[Dataset entries]
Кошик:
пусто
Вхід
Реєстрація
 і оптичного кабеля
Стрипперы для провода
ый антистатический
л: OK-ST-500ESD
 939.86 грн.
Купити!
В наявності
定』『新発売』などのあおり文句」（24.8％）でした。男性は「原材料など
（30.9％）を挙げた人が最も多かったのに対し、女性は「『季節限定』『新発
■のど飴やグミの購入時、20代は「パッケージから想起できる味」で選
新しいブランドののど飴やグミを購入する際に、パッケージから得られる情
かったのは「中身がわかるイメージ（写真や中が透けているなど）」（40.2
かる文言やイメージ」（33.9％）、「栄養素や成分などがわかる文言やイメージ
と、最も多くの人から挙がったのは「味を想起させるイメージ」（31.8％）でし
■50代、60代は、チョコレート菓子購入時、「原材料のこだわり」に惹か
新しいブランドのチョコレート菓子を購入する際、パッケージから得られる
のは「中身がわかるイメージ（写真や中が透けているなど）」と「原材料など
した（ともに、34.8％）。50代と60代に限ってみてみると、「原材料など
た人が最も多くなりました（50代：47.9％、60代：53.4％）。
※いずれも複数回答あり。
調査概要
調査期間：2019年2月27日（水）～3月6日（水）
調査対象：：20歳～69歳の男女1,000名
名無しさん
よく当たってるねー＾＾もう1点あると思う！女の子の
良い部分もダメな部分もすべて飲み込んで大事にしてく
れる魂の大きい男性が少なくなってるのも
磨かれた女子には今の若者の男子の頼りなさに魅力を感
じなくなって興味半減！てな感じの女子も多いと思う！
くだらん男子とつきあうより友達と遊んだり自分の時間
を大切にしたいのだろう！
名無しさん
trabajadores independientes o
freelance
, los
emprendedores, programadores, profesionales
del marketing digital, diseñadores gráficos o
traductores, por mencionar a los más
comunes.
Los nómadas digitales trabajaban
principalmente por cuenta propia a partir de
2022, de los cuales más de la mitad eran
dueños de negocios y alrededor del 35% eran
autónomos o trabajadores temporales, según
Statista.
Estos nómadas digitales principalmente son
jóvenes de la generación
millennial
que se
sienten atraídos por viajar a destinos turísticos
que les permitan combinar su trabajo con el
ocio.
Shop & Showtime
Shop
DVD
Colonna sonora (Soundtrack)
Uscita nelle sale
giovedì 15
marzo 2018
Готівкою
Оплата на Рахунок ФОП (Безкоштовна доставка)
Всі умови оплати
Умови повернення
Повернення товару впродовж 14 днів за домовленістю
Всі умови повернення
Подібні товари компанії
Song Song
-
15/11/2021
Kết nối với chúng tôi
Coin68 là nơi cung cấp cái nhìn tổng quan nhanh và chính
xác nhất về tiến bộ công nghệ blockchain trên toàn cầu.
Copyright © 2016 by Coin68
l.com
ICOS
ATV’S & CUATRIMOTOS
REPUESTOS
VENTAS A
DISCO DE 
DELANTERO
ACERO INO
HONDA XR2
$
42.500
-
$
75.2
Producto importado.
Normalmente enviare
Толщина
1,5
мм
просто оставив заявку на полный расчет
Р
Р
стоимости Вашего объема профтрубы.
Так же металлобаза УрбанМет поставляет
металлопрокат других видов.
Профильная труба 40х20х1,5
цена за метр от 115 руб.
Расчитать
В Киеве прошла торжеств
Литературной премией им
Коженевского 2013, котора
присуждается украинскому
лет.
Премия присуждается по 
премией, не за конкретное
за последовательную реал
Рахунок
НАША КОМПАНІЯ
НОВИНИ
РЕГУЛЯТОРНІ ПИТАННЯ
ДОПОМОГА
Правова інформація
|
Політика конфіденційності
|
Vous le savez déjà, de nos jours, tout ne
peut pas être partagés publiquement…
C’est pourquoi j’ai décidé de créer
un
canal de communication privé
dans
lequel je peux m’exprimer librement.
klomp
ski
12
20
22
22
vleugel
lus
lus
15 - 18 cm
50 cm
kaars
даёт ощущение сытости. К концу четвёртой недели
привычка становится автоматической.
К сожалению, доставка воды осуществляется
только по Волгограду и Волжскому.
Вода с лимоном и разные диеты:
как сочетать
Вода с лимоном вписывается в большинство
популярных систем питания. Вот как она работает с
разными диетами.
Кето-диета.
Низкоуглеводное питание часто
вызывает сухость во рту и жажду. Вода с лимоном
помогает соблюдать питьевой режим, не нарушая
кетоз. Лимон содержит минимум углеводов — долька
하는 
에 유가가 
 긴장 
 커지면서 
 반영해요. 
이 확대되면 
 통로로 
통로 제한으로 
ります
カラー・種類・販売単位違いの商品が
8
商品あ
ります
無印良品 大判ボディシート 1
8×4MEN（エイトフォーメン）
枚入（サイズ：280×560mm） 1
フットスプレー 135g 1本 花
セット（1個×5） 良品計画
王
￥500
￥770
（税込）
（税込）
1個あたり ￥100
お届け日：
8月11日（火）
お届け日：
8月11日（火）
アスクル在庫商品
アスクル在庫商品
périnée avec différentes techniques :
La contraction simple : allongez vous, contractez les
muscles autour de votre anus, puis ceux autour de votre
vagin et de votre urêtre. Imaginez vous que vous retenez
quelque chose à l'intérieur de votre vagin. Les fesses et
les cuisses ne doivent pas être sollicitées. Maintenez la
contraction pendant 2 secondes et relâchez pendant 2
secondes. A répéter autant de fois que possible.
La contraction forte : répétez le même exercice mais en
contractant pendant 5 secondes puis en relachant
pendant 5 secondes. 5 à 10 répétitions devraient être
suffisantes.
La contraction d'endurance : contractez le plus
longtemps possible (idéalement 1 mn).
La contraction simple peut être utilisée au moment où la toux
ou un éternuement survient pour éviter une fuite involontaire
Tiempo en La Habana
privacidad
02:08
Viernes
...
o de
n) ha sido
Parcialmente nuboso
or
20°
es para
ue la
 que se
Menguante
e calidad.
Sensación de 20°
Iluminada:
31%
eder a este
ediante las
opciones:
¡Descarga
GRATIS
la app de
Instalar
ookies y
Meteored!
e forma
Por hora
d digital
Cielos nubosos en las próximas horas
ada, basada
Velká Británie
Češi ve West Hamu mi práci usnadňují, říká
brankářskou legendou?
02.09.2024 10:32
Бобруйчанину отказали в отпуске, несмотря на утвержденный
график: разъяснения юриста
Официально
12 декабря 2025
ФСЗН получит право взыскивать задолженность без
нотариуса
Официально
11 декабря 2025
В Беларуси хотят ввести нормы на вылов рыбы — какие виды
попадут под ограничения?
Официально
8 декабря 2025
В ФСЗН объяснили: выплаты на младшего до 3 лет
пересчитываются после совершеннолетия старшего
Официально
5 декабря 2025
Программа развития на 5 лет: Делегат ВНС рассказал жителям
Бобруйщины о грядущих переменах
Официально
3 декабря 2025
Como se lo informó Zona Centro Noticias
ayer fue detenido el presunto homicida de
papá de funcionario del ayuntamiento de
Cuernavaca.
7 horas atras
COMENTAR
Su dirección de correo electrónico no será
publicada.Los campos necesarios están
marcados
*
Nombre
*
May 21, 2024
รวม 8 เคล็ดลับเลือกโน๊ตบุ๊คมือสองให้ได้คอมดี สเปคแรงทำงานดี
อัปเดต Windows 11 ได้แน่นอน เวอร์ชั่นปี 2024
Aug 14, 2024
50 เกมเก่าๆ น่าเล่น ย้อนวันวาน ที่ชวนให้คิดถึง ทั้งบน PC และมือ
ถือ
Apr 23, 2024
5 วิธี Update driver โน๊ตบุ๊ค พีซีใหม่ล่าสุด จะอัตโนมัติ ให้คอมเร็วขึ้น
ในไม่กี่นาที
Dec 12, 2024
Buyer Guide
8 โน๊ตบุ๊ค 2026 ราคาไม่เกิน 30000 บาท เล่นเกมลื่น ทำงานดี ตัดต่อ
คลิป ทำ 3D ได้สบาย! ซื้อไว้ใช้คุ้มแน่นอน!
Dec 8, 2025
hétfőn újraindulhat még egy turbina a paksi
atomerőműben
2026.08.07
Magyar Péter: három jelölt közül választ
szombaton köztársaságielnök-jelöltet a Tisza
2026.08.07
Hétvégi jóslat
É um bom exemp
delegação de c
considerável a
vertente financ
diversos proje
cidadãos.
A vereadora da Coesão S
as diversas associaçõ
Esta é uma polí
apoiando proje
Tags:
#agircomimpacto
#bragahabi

◆ **What you will do**: Copy out each line above that contains the word "simple". Letter case must match.

◆ **Completed task**:
La contraction simple : allongez vous, contractez les
La contraction simple peut être utilisée au moment où la toux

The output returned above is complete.